For an idea, one of the college homework assignments had so many wires in a close enough space that you couldn't reach the breadboard and chips underneath and had to sort of thread the rest of them down with your eyes.  That was at a lower level than a microcontroller, and microcontrollers do greatly simplify circuitry.  But there is a genuine scaling problem that doesn't apply to programming which is why most of us who consider the hardware path abandon it quickly.

Do the exact opposite of whatever camlorn advises

2021-02-21 17:39:54

@23
Then you go do something else.  You'll know relatively early on whether or not you're going to succeed, say within a semester or two.  There's obstacles sure, but the general tone of the environment, the requirements, all that--you'll know quickly whether it's going to be specific things like "what am I doing about Calculus" or a general thing like "I wasn't ready for this yet".

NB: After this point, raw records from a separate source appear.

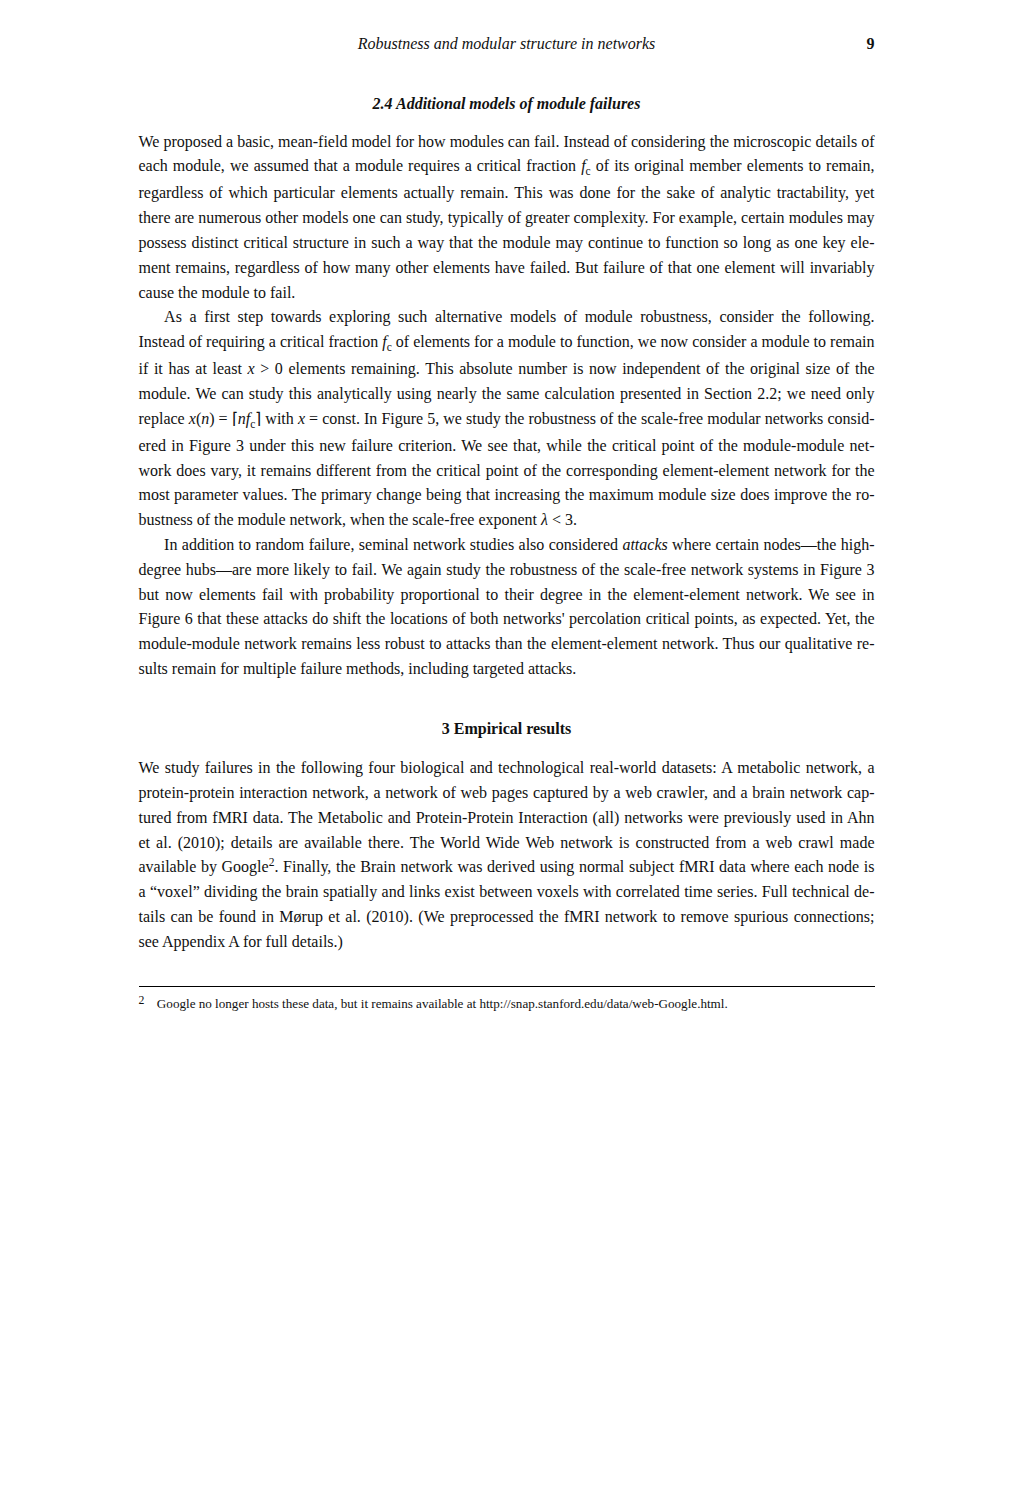Robustness and modular structure in networks 9
2.4 Additional models of module failures
We proposed a basic, mean-field model for how modules can fail. Instead of considering the microscopic details of each module, we assumed that a module requires a critical fraction fc of its original member elements to remain, regardless of which particular elements actually remain. This was done for the sake of analytic tractability, yet there are numerous other models one can study, typically of greater complexity. For example, certain modules may possess distinct critical structure in such a way that the module may continue to function so long as one key element remains, regardless of how many other elements have failed. But failure of that one element will invariably cause the module to fail.
As a first step towards exploring such alternative models of module robustness, consider the following. Instead of requiring a critical fraction fc of elements for a module to function, we now consider a module to remain if it has at least x > 0 elements remaining. This absolute number is now independent of the original size of the module. We can study this analytically using nearly the same calculation presented in Section 2.2; we need only replace x(n) = ⌈nfc⌉ with x = const. In Figure 5, we study the robustness of the scale-free modular networks considered in Figure 3 under this new failure criterion. We see that, while the critical point of the module-module network does vary, it remains different from the critical point of the corresponding element-element network for the most parameter values. The primary change being that increasing the maximum module size does improve the robustness of the module network, when the scale-free exponent λ < 3.
In addition to random failure, seminal network studies also considered attacks where certain nodes—the high-degree hubs—are more likely to fail. We again study the robustness of the scale-free network systems in Figure 3 but now elements fail with probability proportional to their degree in the element-element network. We see in Figure 6 that these attacks do shift the locations of both networks' percolation critical points, as expected. Yet, the module-module network remains less robust to attacks than the element-element network. Thus our qualitative results remain for multiple failure methods, including targeted attacks.
3 Empirical results
We study failures in the following four biological and technological real-world datasets: A metabolic network, a protein-protein interaction network, a network of web pages captured by a web crawler, and a brain network captured from fMRI data. The Metabolic and Protein-Protein Interaction (all) networks were previously used in Ahn et al. (2010); details are available there. The World Wide Web network is constructed from a web crawl made available by Google2. Finally, the Brain network was derived using normal subject fMRI data where each node is a “voxel” dividing the brain spatially and links exist between voxels with correlated time series. Full technical details can be found in Mørup et al. (2010). (We preprocessed the fMRI network to remove spurious connections; see Appendix A for full details.)
2 Google no longer hosts these data, but it remains available at http://snap.stanford.edu/data/web-Google.html.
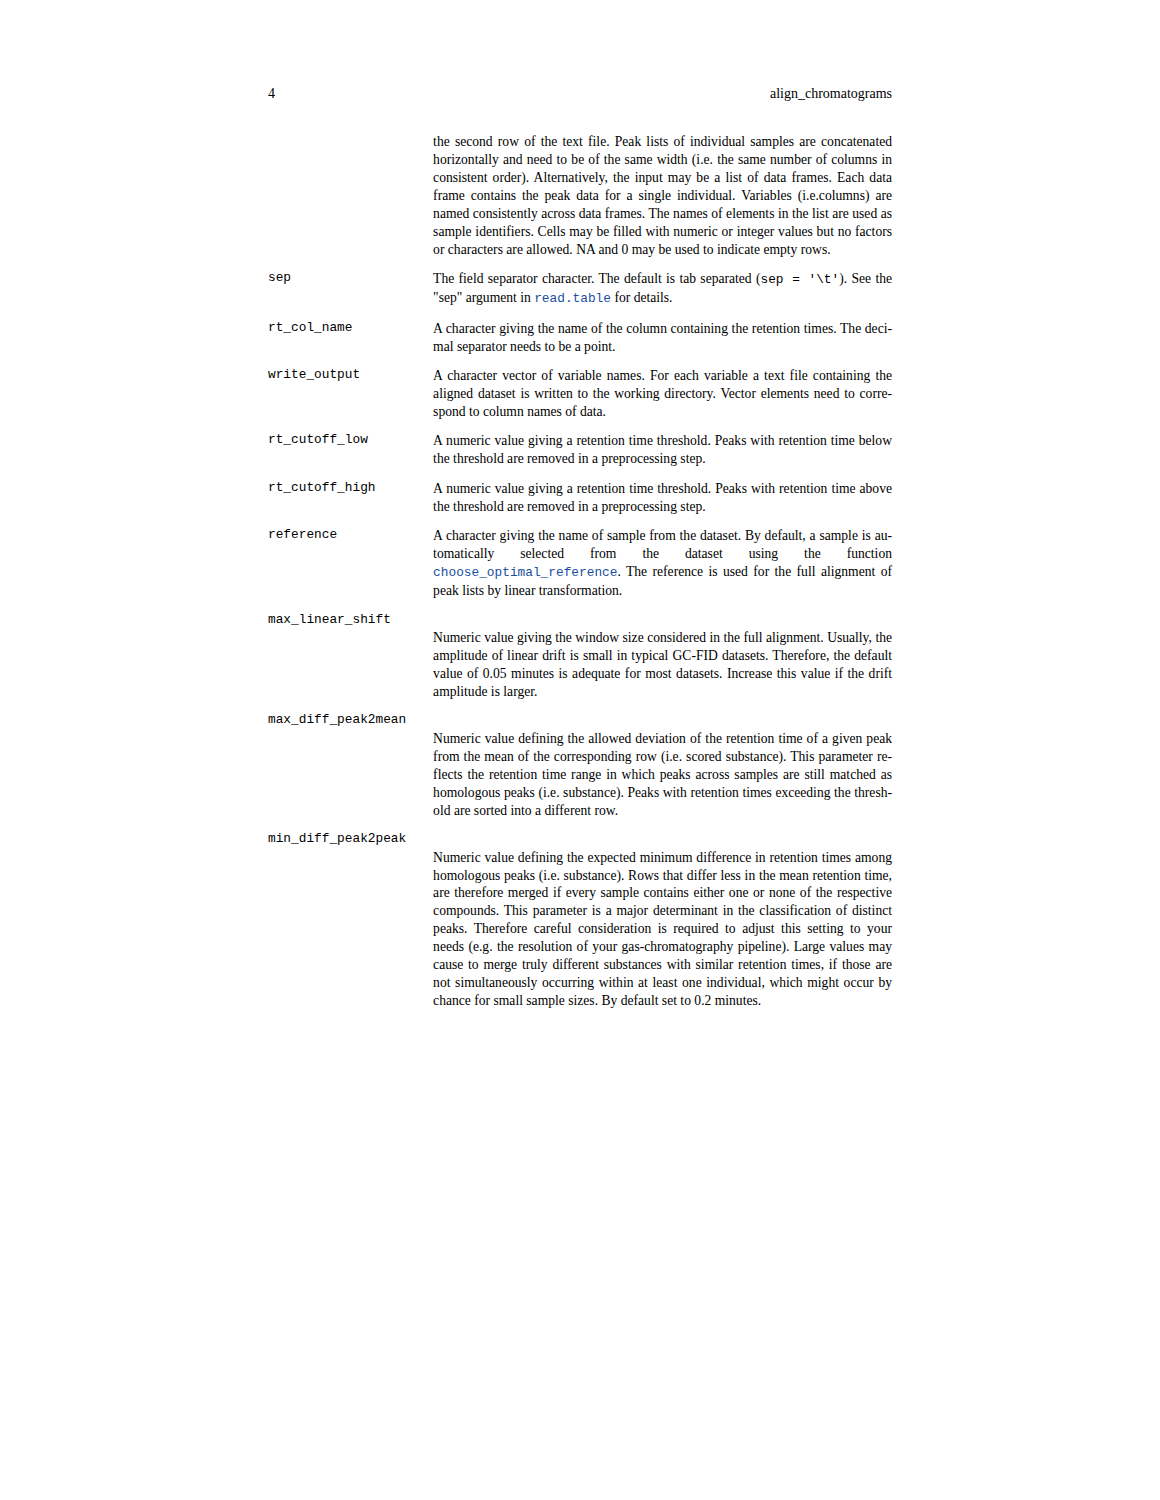4 align_chromatograms
the second row of the text file. Peak lists of individual samples are concatenated horizontally and need to be of the same width (i.e. the same number of columns in consistent order). Alternatively, the input may be a list of data frames. Each data frame contains the peak data for a single individual. Variables (i.e.columns) are named consistently across data frames. The names of elements in the list are used as sample identifiers. Cells may be filled with numeric or integer values but no factors or characters are allowed. NA and 0 may be used to indicate empty rows.
sep
The field separator character. The default is tab separated (sep = '\t'). See the "sep" argument in read.table for details.
rt_col_name
A character giving the name of the column containing the retention times. The decimal separator needs to be a point.
write_output
A character vector of variable names. For each variable a text file containing the aligned dataset is written to the working directory. Vector elements need to correspond to column names of data.
rt_cutoff_low
A numeric value giving a retention time threshold. Peaks with retention time below the threshold are removed in a preprocessing step.
rt_cutoff_high
A numeric value giving a retention time threshold. Peaks with retention time above the threshold are removed in a preprocessing step.
reference
A character giving the name of sample from the dataset. By default, a sample is automatically selected from the dataset using the function choose_optimal_reference. The reference is used for the full alignment of peak lists by linear transformation.
max_linear_shift
Numeric value giving the window size considered in the full alignment. Usually, the amplitude of linear drift is small in typical GC-FID datasets. Therefore, the default value of 0.05 minutes is adequate for most datasets. Increase this value if the drift amplitude is larger.
max_diff_peak2mean
Numeric value defining the allowed deviation of the retention time of a given peak from the mean of the corresponding row (i.e. scored substance). This parameter reflects the retention time range in which peaks across samples are still matched as homologous peaks (i.e. substance). Peaks with retention times exceeding the threshold are sorted into a different row.
min_diff_peak2peak
Numeric value defining the expected minimum difference in retention times among homologous peaks (i.e. substance). Rows that differ less in the mean retention time, are therefore merged if every sample contains either one or none of the respective compounds. This parameter is a major determinant in the classification of distinct peaks. Therefore careful consideration is required to adjust this setting to your needs (e.g. the resolution of your gas-chromatography pipeline). Large values may cause to merge truly different substances with similar retention times, if those are not simultaneously occurring within at least one individual, which might occur by chance for small sample sizes. By default set to 0.2 minutes.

But as I've said, you don't have to do programming.  It's a good field, if you can get in you're set.  But if it's not for you, or if you've got something else you want to do, or whatever, go do that.  In your case the key thing isn't doing a specific thing, it's learning not to flail around and hold yourself to such a high standard that success isn't possible.

I would love to tell you that your worries are unfounded and that you're going to do great.  From what I've seen it's possible for you.  But it's not unreasonable to consider failure.  The healthy thing, at least in my opinion, is to consider failure but not to the degree that you never do anything.  If failing at CS specifically is freaking you out but there's 5 other things where that doesn't happen, then maybe CS isn't for you.  In terms of what you can do with your life, CS is high risk high reward.  Chasing something low risk but low reward is always an option.  But if it's everything that's scaring you that much, that's where it becomes a real problem.

However, in terms of the programming itself I've worked with at least 2 coders making 6 figures who were both worse than you.

@24
If you have some way to make high level electronics accessible to the blind to a degree in which we can compete professionally, do tell.  Otherwise I hope that's sarcasm.